Search the data for the string "Hotel" and extract every line where it appears.

(Stored data begins)

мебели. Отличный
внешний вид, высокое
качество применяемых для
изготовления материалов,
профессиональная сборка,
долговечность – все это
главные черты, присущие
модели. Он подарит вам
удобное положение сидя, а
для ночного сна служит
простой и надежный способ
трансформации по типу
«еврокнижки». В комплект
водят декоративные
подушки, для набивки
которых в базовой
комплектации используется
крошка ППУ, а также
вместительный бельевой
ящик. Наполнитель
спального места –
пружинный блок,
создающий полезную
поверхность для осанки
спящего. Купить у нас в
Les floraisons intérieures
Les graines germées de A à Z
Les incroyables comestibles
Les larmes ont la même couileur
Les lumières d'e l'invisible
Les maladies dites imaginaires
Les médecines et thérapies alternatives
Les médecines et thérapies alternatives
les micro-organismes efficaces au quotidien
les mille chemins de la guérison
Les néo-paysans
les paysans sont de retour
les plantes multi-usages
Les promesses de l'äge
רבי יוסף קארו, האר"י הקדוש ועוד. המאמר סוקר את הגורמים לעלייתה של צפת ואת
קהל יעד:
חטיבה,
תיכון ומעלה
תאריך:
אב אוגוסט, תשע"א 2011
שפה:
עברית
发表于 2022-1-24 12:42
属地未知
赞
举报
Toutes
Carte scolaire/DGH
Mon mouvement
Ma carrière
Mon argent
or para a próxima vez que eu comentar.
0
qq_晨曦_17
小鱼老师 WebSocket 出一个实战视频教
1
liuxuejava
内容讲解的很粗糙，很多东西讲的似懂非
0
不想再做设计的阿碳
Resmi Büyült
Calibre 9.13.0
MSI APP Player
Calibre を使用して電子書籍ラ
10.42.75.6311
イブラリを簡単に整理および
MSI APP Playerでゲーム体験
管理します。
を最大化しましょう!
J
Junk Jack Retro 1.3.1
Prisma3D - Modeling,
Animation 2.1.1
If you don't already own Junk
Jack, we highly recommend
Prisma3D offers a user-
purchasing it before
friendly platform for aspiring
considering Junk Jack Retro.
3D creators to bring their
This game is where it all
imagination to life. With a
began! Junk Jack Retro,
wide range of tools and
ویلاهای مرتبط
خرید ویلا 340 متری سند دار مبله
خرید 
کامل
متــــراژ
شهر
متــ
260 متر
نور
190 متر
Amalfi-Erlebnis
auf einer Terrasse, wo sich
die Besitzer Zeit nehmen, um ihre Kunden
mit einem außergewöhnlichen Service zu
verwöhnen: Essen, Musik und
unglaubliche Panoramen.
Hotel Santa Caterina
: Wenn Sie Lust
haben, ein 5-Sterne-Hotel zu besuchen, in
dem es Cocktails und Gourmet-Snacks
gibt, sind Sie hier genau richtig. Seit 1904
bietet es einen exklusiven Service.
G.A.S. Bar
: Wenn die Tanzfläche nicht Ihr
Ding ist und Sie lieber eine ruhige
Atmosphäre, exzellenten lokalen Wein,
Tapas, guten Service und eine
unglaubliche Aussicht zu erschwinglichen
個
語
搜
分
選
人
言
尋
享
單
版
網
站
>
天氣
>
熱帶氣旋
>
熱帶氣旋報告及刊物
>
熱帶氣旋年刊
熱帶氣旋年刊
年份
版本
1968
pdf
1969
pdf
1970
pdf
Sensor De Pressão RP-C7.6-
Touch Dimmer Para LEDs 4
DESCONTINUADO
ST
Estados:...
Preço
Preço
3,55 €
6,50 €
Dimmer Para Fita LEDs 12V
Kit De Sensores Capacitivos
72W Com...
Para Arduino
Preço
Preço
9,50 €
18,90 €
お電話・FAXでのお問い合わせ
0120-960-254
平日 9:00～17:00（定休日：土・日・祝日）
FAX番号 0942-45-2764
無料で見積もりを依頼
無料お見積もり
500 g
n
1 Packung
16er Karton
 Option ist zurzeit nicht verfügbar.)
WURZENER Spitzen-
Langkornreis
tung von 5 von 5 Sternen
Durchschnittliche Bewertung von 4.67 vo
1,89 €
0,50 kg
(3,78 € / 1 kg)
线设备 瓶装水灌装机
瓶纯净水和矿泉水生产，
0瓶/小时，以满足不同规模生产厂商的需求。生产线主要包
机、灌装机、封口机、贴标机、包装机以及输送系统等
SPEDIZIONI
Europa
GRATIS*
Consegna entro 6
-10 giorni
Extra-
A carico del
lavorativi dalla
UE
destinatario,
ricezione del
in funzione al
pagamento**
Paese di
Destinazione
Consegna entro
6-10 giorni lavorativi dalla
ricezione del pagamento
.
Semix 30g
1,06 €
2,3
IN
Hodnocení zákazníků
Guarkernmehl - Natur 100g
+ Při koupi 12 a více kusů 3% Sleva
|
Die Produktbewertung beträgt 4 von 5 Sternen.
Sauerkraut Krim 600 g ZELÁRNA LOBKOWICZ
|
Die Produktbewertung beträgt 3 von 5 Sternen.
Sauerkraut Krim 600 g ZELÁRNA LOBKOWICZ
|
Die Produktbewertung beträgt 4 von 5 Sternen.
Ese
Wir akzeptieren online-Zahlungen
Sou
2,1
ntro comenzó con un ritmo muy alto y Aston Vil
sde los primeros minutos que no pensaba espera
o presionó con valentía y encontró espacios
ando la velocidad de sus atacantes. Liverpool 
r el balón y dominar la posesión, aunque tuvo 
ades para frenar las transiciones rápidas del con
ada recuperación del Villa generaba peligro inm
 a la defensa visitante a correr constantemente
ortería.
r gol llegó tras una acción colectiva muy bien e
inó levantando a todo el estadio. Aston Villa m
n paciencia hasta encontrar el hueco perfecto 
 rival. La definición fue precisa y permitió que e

(Stored data ends)

Result of the task
Hotel Santa Caterina
haben, ein 5-Sterne-Hotel zu besuchen, in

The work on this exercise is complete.